● **COMPLETA LO SIGUIENTE**:
(a) Enumera todas las citas bíblicas que aparecen al principio del texto mostrado.
(b) Reproduce del texto mostrado todo lo que va desde "Is 66,10-14: Se" hasta "nuestro Señor Jesucristo.".

Is 66,10-14: Se manifestará a sus siervos la mano del Señor.
Sal 65: Aclamad al Señor, tierra entera.
Gal 6,14-18: Dios me libre de gloriarme si no es en la cruz de nuestro Señor Jesucristo.
Lc 10,1-12. 17-20: “¡Poneos en camino!”
La vida del recluso puede ofrecer más ventajas de lo que parece. Por lo pronto se le preserva de todas las amenazas del exterior y no tiene que preocuparse con lo que sucederá mañana pues cabe poco en su jornada para la sorpresa. Desde el lugar donde vive y realiza su actividad hasta las relaciones con los demás (si no está asilado) le ofrecen la seguridad de lo ya conocido. El único inconveniente o el más notable es la falta de libertad de movimiento sea impuesto por otros o por uno mismo. Pero, puestos a analizar la situación: ¿libertad de movimiento para qué? Si uno ha conseguido una suficiente calidad de vida donde está, ¿a qué viene el interés por la salida? Acaso por la curiosidad por otros lugares y gentes. En ese caso basta con llevar la clausura consigo para que estas novedades controladas, como escapadas esporádicas, le afecten en lo estructural lo mínimo. Aun con muchos viajes se puede conservar la vida de reclusión en el mundo particular y propio.

● **LISTADO PROPORCIONADO**:

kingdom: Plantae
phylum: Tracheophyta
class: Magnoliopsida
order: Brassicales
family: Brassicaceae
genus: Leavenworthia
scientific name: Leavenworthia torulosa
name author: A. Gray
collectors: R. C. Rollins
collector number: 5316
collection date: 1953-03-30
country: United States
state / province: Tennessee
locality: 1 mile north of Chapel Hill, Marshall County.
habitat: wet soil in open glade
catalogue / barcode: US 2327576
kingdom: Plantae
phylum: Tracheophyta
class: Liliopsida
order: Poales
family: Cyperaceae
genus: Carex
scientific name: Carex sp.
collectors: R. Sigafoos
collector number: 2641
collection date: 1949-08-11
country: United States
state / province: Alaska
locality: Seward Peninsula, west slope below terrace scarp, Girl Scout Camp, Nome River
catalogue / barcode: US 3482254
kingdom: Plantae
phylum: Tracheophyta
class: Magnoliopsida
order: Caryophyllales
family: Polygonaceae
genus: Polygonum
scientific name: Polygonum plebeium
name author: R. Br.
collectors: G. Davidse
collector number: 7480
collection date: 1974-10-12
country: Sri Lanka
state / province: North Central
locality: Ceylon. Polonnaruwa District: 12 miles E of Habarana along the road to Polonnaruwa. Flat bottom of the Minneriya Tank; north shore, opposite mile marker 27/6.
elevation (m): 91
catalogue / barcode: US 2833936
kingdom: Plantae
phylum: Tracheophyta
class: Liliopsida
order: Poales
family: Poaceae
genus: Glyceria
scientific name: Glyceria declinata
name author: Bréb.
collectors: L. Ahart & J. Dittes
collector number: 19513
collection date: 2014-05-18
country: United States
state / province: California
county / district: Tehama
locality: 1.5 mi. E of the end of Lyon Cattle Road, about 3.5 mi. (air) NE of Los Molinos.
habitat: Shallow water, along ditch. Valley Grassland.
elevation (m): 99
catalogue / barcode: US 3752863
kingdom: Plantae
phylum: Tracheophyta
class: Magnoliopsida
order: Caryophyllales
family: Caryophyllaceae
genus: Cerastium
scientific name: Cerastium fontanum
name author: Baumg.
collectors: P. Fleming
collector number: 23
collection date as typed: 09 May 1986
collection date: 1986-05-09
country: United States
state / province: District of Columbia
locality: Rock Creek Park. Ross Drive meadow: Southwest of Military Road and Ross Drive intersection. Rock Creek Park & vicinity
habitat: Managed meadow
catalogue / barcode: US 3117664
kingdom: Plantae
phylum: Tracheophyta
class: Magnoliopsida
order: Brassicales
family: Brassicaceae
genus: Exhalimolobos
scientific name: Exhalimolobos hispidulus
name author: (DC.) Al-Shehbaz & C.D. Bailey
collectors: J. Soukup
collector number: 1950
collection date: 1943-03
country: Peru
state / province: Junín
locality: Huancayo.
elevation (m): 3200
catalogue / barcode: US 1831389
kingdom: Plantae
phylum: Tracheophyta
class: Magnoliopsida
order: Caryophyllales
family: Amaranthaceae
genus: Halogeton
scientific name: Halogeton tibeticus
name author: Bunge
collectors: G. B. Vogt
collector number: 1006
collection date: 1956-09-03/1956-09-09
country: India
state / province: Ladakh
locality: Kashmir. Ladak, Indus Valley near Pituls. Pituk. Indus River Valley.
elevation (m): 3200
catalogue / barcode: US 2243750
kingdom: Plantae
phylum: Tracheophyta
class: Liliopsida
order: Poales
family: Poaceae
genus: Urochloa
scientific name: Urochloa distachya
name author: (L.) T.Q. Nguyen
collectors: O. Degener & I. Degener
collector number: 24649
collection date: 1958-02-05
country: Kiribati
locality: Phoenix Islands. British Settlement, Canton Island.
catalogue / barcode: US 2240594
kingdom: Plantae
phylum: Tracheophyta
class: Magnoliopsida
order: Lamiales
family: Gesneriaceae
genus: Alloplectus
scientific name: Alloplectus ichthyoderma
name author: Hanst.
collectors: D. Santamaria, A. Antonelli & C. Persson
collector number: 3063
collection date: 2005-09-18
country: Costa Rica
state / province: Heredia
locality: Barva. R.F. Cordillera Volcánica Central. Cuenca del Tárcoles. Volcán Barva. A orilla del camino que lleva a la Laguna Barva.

● **RESPUESTAS**:
(a)
Is 66,10-14
Sal 65
Gal 6,14-18
Lc 10,1-12. 17-20

(b)
Is 66,10-14: Se manifestará a sus siervos la mano del Señor.
Sal 65: Aclamad al Señor, tierra entera.
Gal 6,14-18: Dios me libre de gloriarme si no es en la cruz de nuestro Señor Jesucristo.